Page-level text extractions
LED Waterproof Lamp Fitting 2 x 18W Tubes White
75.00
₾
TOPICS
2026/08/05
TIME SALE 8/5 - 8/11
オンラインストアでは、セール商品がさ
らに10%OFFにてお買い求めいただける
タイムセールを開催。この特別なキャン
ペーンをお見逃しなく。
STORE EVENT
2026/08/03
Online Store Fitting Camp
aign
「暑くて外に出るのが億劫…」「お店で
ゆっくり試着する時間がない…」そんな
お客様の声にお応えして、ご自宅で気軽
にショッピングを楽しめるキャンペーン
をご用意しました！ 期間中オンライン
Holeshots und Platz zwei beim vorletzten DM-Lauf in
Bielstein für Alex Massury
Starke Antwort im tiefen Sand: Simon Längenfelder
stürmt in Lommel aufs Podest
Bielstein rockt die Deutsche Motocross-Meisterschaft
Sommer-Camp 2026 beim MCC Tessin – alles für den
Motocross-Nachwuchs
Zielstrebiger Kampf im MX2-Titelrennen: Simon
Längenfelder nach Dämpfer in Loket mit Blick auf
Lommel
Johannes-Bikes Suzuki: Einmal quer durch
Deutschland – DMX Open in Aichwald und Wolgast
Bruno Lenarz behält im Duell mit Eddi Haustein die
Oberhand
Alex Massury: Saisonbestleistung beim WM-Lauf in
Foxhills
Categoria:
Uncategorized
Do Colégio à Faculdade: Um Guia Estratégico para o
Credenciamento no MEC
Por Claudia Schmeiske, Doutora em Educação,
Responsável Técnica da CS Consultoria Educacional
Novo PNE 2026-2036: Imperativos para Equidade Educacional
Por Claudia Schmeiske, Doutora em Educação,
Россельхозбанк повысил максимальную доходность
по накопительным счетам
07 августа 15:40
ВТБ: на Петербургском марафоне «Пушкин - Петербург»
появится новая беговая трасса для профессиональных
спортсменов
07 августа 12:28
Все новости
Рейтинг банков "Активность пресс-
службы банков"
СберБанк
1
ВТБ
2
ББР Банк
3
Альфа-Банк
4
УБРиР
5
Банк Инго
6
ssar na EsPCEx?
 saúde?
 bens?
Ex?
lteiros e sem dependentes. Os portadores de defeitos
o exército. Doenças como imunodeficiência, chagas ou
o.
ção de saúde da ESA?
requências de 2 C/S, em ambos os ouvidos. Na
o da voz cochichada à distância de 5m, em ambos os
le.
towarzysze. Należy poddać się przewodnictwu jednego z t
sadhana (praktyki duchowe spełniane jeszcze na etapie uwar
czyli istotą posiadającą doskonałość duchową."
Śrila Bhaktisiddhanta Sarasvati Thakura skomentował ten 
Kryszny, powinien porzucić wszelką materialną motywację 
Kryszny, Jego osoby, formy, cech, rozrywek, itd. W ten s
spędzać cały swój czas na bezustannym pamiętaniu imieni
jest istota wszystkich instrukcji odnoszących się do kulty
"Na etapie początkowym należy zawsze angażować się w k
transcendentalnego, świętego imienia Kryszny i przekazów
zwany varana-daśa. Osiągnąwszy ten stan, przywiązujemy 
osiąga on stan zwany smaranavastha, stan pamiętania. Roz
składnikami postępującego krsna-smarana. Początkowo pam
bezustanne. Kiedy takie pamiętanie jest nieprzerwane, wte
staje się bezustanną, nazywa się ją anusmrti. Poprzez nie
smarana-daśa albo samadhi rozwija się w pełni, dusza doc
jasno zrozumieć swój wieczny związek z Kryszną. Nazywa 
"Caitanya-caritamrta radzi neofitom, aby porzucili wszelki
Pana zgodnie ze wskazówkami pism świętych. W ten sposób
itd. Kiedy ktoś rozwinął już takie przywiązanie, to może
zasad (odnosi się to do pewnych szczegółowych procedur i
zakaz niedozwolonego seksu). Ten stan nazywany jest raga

*PROBLEM DESCRIPTION*:
Please list every line in the entries above that contains the string "Bielstein", treating uppercase and lowercase as different.

*EXERCISE SOLUTION*:
Bielstein für Alex Massury
Bielstein rockt die Deutsche Motocross-Meisterschaft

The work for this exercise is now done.